Como que se perdoa? Como posso me perdoar por todas as vezes em que não me ouvi e prolonguei cenários que vai contra o que acredito? No final disso tudo, perdoar é fácil, me perdoar é que não consigo. Enquanto escrevo é que entendo isso com a maior clareza possível, que saudades de quem eu era, quem eu fui antes do trauma dos 20 e poucos, 20 e tantos. Me perdi de mim mesma, e agora, pensando em tudo, não consigo me encontrar. Deveria ser mais fácil nessa altura da vida, ainda mais agora, prestes a entrar de férias com todas as responsabilidades das próximas semanas colocadas em modo avião.

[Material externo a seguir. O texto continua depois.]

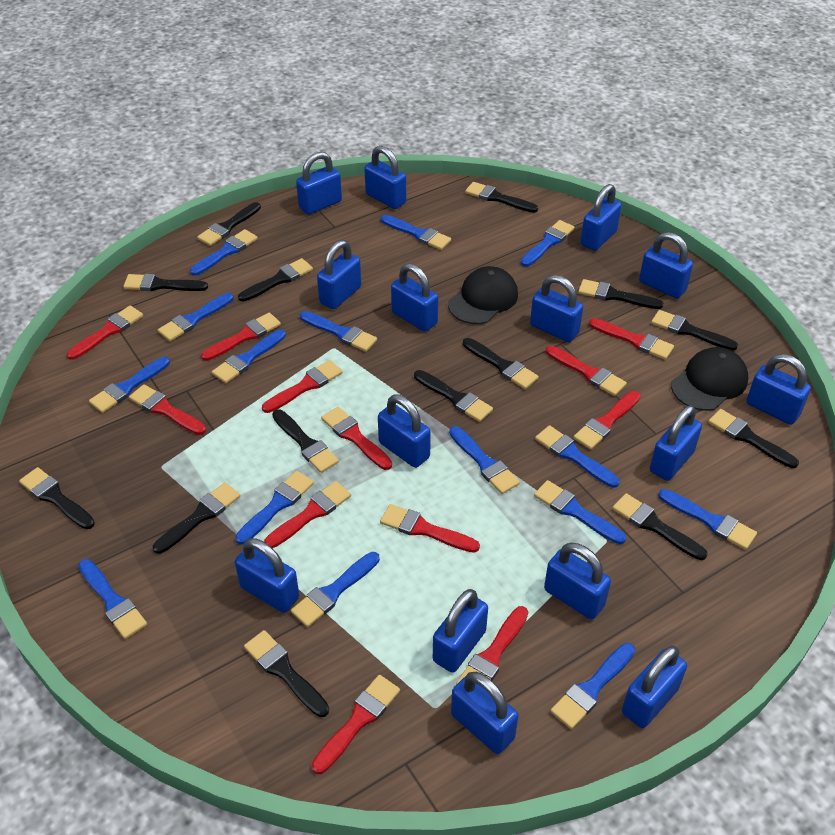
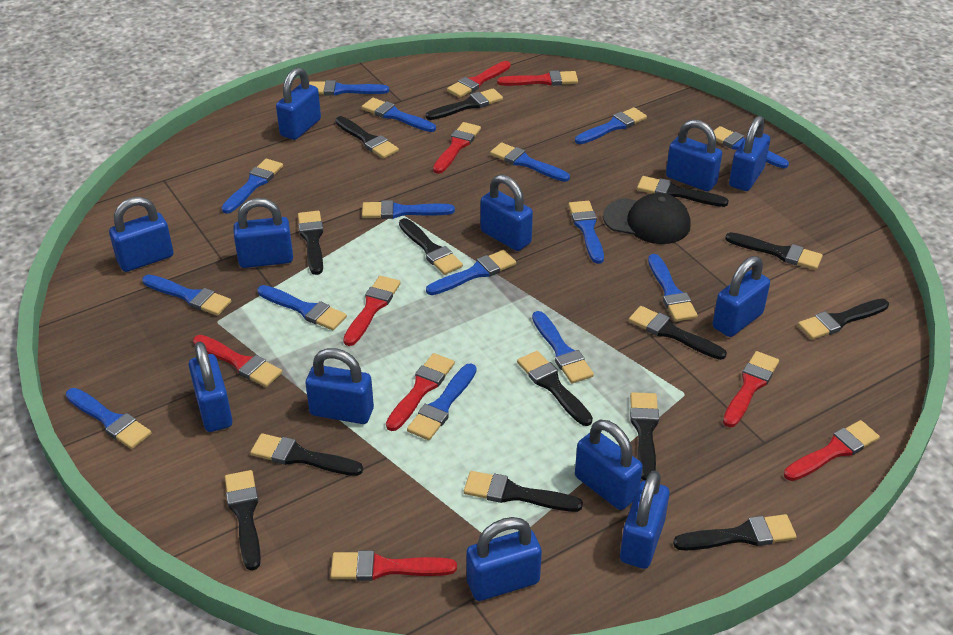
black cap: 2 -> 1
blue padlock: 15 -> 12
red brush: 12 -> 9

Sinto que estou presa nesse looping ridículo de dor e sofrimento que eu mesma me coloquei, sem saber como sair, sem saber como escolher melhor, como me escolher, como me amar e não me entregar ao desespero e ter recaída numa fase deprimida. Eu tento, tento e tento, a mente é traiçoeira demais.

Busco pesar na balança da vida as coisas boas que tenho, ainda assim, me sinto uma farsa de uma versão barata de alguém que um dia fui.

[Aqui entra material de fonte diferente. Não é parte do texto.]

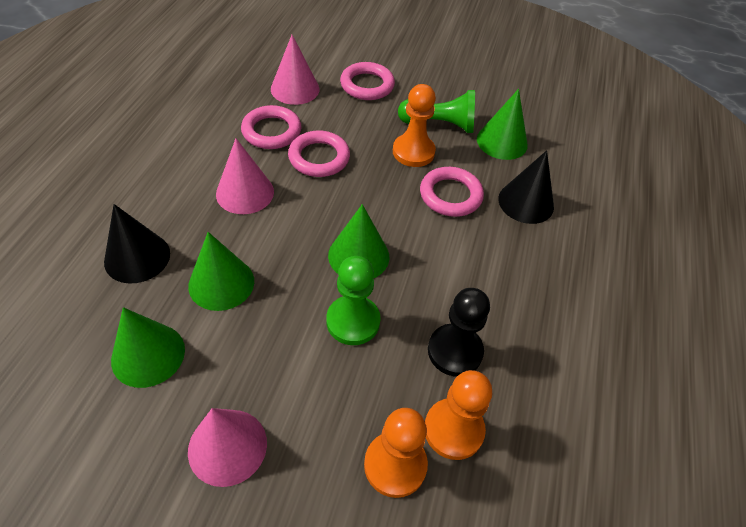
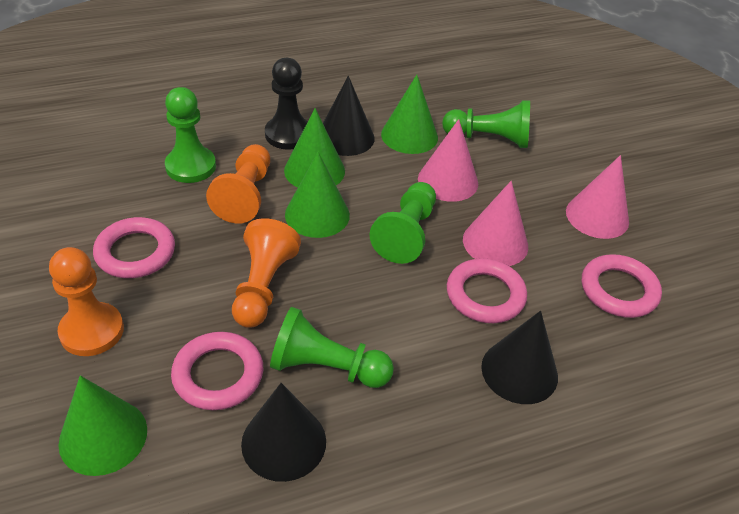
black cone: 2 -> 3
green pawn: 2 -> 4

Lembrança - substantivo feminino Recordação; aquilo que está guardado na memória; o que recorda uma experiência já vivida; o que expressa uma situação já passada.

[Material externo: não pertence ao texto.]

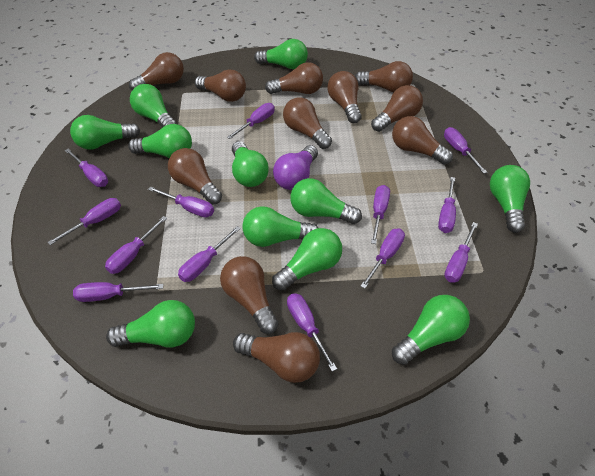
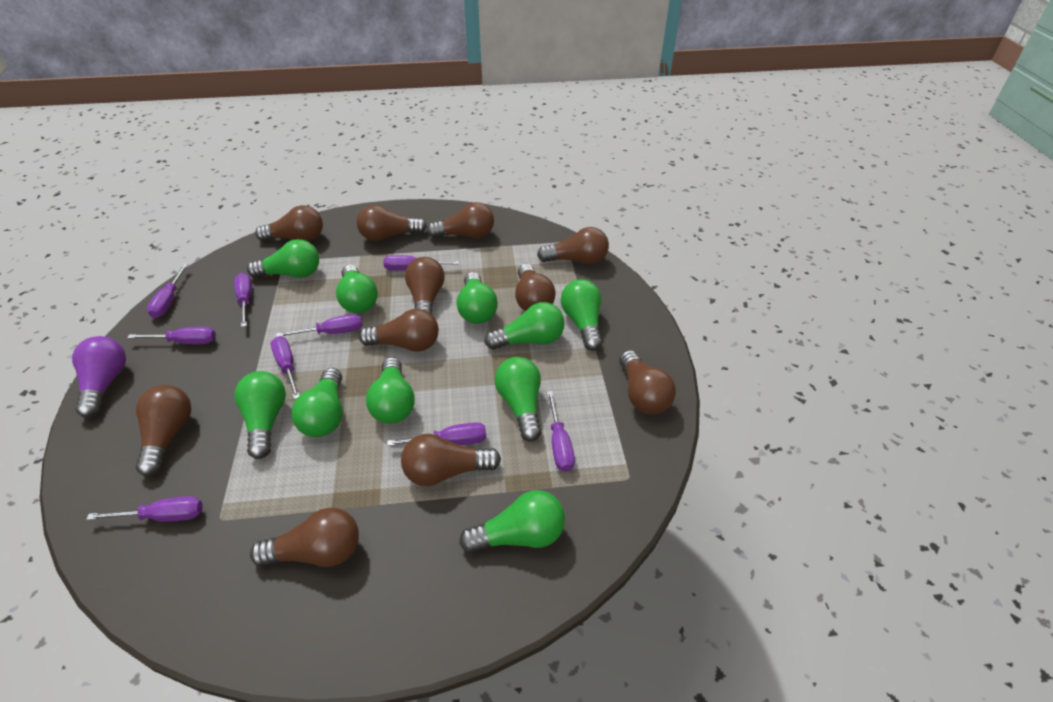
green light bulb: 11 -> 10
purple screwdriver: 13 -> 9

Queria de fato conseguir sair de mim mesma por um tempo, parar de sofrer pelo que não pode ser mudado, abraçar o novo, recomeçar e reconectar comigo mesma. Ser alguém melhor por mim e para mim, mas agora sinto o peso de um domingo, onde todas as minhas escolhas me perseguem, um medo do futuro sempre incerto, onde tudo parece resultar em fracasso.

Comecei a escrever isso numa sala de aeroporto, terminando sentada no meu antigo quarto, numa noite de domingo com o mesmo sentimento de remorso me comendo viva por dentro, parece que dessa vez voltar para casa parece errado, tudo fora do lugar, nada me pertence, a dor das lembranças e a ansiedade com a volta me atingi com mais força. Tudo dói, tudo me cansa, sinto-me uma intrusa, invadindo um espaço que não é meu, talvez nunca tenha sido. Quero me sentar num canto, sem falar com ninguém, me perder num imenso e escuro vazio.

Voltar para casa me gerava ansiedade, rever família, recarregar e renovar tudo, depois de um dos anos mais difíceis. Agora aqui, só me sinto fora do lugar. O peso sou eu.